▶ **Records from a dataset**
== Segment start ==
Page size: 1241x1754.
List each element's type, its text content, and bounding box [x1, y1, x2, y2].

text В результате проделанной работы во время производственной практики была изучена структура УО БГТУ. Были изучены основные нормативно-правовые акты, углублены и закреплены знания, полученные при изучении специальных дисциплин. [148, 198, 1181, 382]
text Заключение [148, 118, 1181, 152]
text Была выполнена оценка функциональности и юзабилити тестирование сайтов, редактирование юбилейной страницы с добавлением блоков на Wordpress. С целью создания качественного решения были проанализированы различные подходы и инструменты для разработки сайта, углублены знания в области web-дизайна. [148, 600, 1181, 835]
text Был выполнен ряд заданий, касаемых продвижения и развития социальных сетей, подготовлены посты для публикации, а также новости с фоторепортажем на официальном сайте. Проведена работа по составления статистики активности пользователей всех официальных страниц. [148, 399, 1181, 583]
== Segment end ==
▶ **How to complete this task**
The records above are to be restated word for word, in full.

▶ **Exercise result**
Page size: 1241x1754.
List each element's type, its text content, and bounding box [x1, y1, x2, y2].

text В результате проделанной работы во время производственной практики была изучена структура УО БГТУ. Были изучены основные нормативно-правовые акты, углублены и закреплены знания, полученные при изучении специальных дисциплин. [148, 198, 1181, 382]
text Заключение [148, 118, 1181, 152]
text Была выполнена оценка функциональности и юзабилити тестирование сайтов, редактирование юбилейной страницы с добавлением блоков на Wordpress. С целью создания качественного решения были проанализированы различные подходы и инструменты для разработки сайта, углублены знания в области web-дизайна. [148, 600, 1181, 835]
text Был выполнен ряд заданий, касаемых продвижения и развития социальных сетей, подготовлены посты для публикации, а также новости с фоторепортажем на официальном сайте. Проведена работа по составления статистики активности пользователей всех официальных страниц. [148, 399, 1181, 583]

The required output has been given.